Sullivan began his famous collaboration with W. S. Gilbert at the Gaiety Theatre in the 1860’s. The Gaiety subsisted on a mixture of extravaganza and burlesque, the theatre’s staging and spectacle being particularly lavish at Christmas when a new operatic novelty was produced—effectively a superior pantomime. On Boxing Day 1871 Gilbert and Sullivan produced Thespis or The Gods Grown Old, an “opera” which dealt flamboyantly with a troupe of strolling players required to assume the duties of the gods of Mount Olympus for a year. The famous comedian-singer, J.L. Toole, starred as Thespis, the leader of the troupe, with a railway song that was an enormous success. Nelly Farren, another popular member of the Gaiety Theatre, was the chirpy Mercury, while Sullivan’s brother Fred was the ageing Apollo. In common with all mock opera-bouffes, an interpolated ballet allowed the theatre’s professional dancers to show off their legs.

The speed with which the work had to be produced—Gilbert indicated that writing, rehearsal and production took no longer than five weeks—demanded that Sullivan should plunder his previous compositions to find sufficient music for the evening. How much was original we will never know.

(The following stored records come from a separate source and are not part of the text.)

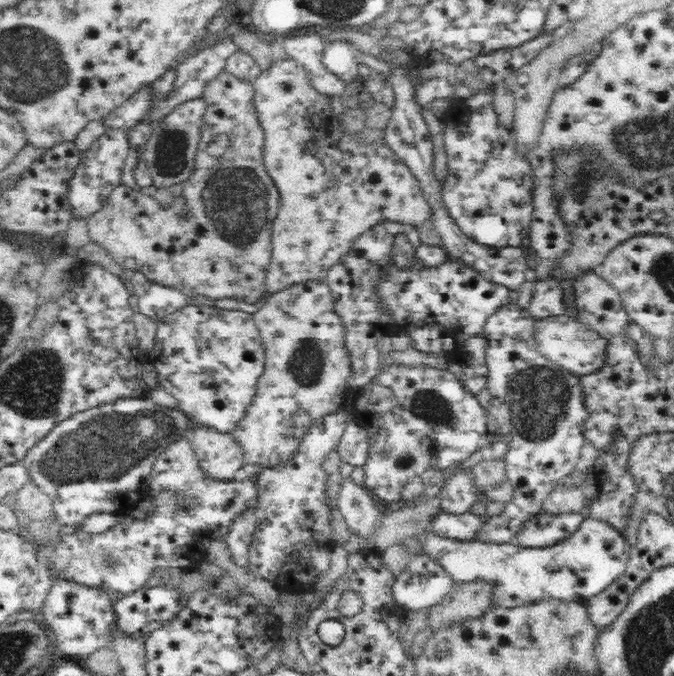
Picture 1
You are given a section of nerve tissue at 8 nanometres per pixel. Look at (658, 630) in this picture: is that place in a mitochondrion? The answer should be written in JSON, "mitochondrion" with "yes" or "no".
{"mitochondrion":"yes"}

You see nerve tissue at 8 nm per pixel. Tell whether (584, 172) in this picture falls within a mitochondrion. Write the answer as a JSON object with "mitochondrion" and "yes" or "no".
{"mitochondrion":"yes"}

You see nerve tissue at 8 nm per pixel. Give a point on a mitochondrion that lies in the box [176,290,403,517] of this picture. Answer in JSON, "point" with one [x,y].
{"point":[306,366]}

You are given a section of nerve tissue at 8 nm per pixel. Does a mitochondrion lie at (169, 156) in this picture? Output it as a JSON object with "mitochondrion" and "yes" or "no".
{"mitochondrion":"yes"}

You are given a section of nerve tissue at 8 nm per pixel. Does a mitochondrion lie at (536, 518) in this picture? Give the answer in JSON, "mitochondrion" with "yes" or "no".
{"mitochondrion":"no"}

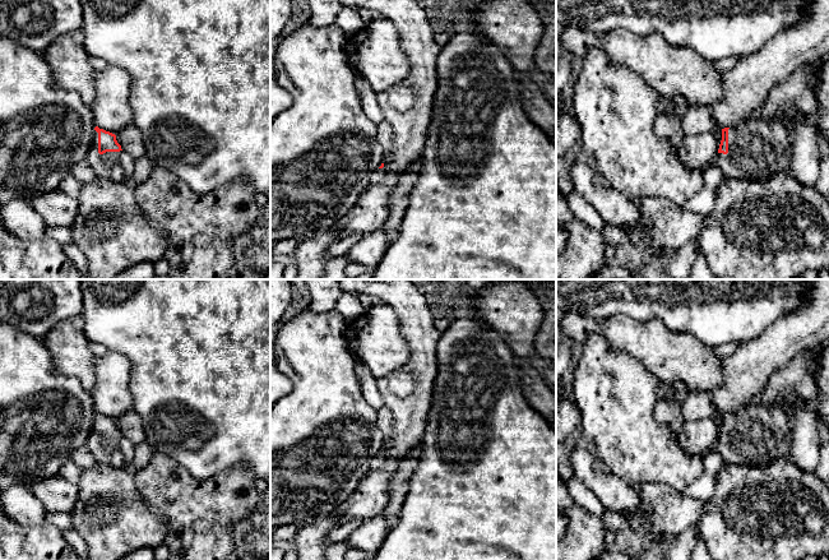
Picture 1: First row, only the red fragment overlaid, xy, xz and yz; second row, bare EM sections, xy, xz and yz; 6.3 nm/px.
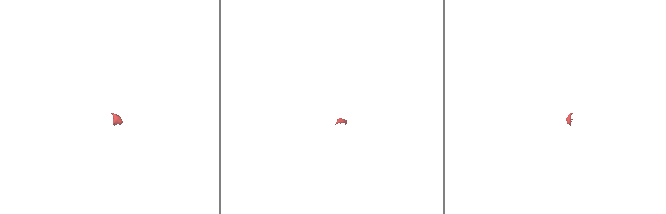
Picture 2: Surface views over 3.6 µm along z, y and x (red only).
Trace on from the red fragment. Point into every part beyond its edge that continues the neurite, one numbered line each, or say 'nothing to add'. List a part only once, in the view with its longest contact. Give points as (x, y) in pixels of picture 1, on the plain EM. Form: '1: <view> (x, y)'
1: xy (105, 452)

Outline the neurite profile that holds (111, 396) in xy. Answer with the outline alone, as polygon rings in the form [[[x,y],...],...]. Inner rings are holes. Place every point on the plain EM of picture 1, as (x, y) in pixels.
[[[108,351],[103,357],[96,357],[94,372],[96,385],[91,394],[96,412],[116,421],[133,409],[134,398],[129,389],[131,365],[124,355]]]

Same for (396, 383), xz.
[[[338,279],[343,292],[378,296],[398,315],[399,332],[409,346],[409,360],[397,371],[378,379],[385,406],[392,411],[394,432],[384,443],[384,454],[399,463],[412,449],[422,444],[425,424],[432,403],[434,383],[437,374],[436,348],[440,332],[434,327],[435,307],[409,279]]]

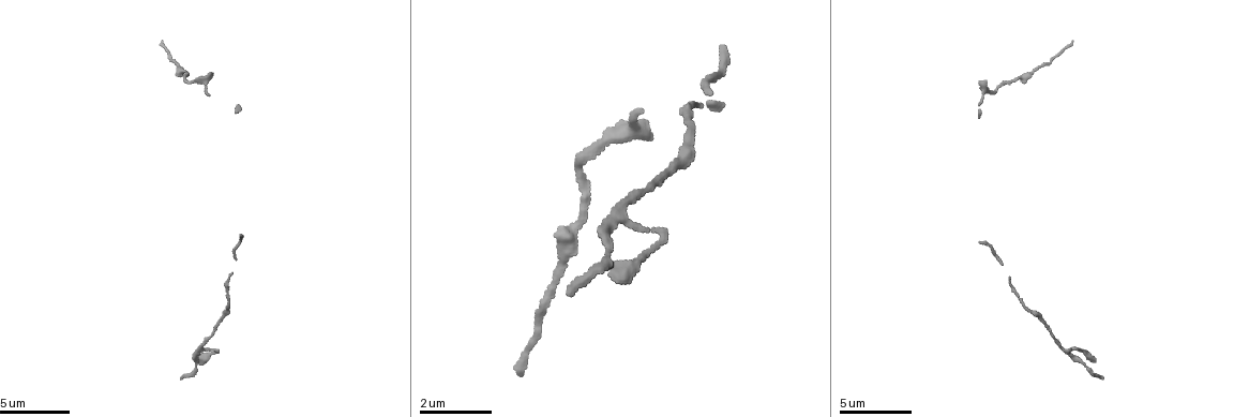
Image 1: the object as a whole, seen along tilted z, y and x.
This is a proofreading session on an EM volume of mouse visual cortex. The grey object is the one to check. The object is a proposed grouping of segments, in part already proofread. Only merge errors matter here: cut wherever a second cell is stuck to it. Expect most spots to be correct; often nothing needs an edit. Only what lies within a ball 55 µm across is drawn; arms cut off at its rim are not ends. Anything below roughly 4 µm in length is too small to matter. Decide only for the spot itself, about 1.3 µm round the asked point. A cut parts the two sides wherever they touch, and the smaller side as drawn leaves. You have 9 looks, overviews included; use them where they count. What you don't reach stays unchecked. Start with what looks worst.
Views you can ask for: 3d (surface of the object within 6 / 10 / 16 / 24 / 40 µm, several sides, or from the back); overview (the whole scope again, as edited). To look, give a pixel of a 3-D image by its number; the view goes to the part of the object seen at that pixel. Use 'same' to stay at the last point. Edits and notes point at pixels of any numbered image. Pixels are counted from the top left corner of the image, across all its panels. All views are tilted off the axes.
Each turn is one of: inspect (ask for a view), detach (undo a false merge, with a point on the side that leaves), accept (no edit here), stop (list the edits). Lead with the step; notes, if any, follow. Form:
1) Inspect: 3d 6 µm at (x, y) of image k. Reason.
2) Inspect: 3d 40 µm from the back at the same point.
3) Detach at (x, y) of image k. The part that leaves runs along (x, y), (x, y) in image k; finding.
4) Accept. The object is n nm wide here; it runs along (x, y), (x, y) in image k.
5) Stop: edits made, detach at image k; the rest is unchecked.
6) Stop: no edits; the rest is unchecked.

Inspect: 3d 10 µm at (632, 196) of image 1. Two arms in line, one across.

Despite playing longer than most of that year’s London pantomimes, Thespis was not a lasting success. Charitable critics complained that Gilbert’s text was too erudite for a Gaiety audience, while the costumes were “more than usually indecent”. In the following heyday of their ultra-respectable Savoy Theatre, both Gilbert and Sullivan conveniently forgot their earlier days in burlesque. One song from Thespis did find its way into print and a chorus was transplanted into The Pirates of Penzance. Otherwise even in Sullivan’s lifetime the music was known to have “disappeared”. He is believed to have claimed that the best part of it had been used up in other works. Consequently many attempted reconstructions have simply re-set Gilbert’s original words to Sullivan’s melodies from later operas, but true fragments of the original score have been sought in vain.

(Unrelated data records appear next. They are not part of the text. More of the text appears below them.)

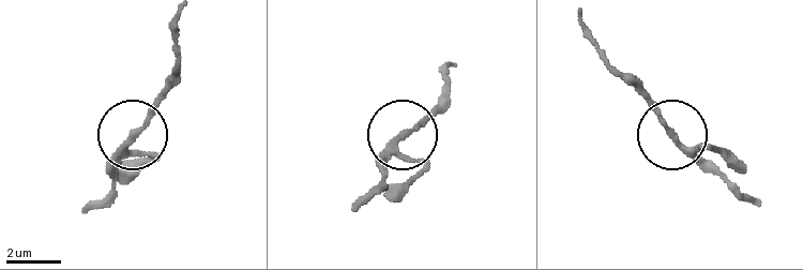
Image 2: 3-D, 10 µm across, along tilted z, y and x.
Accept. The object is 180 nm wide here; it runs along (177, 24), (175, 79), (136, 128), (104, 198) in image 2; one cell here.

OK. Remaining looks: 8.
Inspect: 3d 6 µm at (633, 119) of image 1. Sudden change in width.

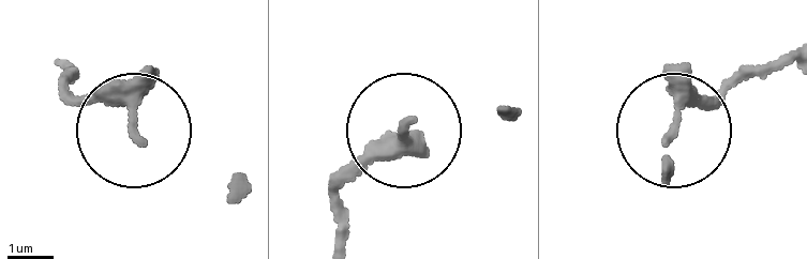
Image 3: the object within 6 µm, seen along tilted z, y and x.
Accept. One cell here.

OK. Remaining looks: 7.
Inspect: 3d 10 µm at (1017, 296) of image 1. Sudden change in width.

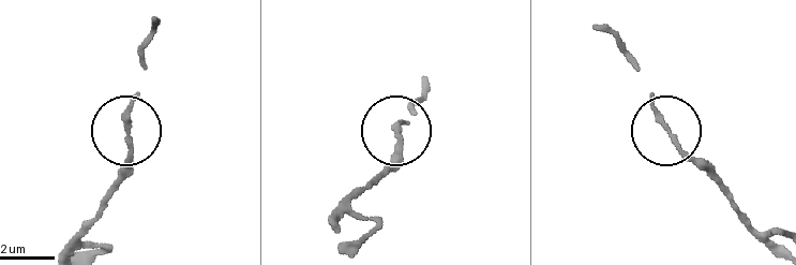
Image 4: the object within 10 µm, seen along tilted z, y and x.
Accept. It runs along (597, 24), (634, 67), (664, 131), (723, 192) in image 4; continuous, no second cell.

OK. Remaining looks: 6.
Inspect: 3d 10 µm at (724, 54) of image 1.

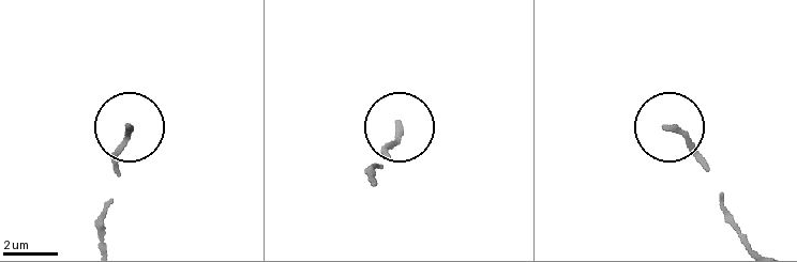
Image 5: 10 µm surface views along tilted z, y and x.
Inspect: 3d 6 µm at (401, 126) of image 5. Zoom in.

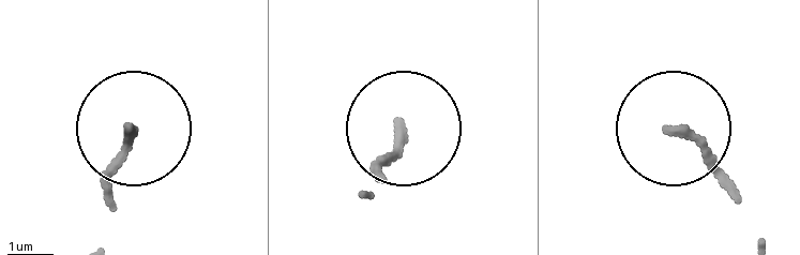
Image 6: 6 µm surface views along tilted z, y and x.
Accept. One cell here.

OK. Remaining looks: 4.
Stop: no edits; the rest is unchecked.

It was while assembling the papers referring to his second ballet Victoria and Merrie England that his secretary Wilfred Bendall included a manuscript whose heading read “Act 2. Ballet No. 1”. In the L’lle Enchantee collection he also included—in the hand of the same copyist as the part included in Victoria two pieces describing themselves as “Act 2. Ballet No. 3” and “Galop”. Of these only the “Galop” was known to belong to L’lle, but here it appears in a truncated score for a small pit orchestra rather than in the version for large forces used at Covent Garden. These three pieces, though they were now separated, were clearly identified by their page numbers as being Nos. 1, 3 and 5 of a ballet, but from the page numbers the length of Nos. 2 and 4 could be calculated.

The designation “Act 2” shows this ballet belonged to some kind of opera, for Sullivan divided his early ballets into “scenes”, while his incidental music for plays is well documented. Indeed the only opera—if we can call it that—to which this could belong is Thespis. Final confirmation of this piece of detective work comes in the only undoubted part of Thespis—the opening of the chorus “Climbing over rocky mountains” which forms part of the autograph score of The Pirates of Penzance, and that is in the hand of the same copyist. Examining drawings of the Thespis rehearsals revealed the presence of a harp, most unusual in an orchestra at the Gaiety, and also of a comic dragon scene. There is another dragon scene in Victoria which used the music from scene 4 of L’lle, while the use of harp and the length of the piece would fit perfectly with part of the second section of L’lle. The lost ballet from Thespis could at last be reconstructed, and now it receives its first recording.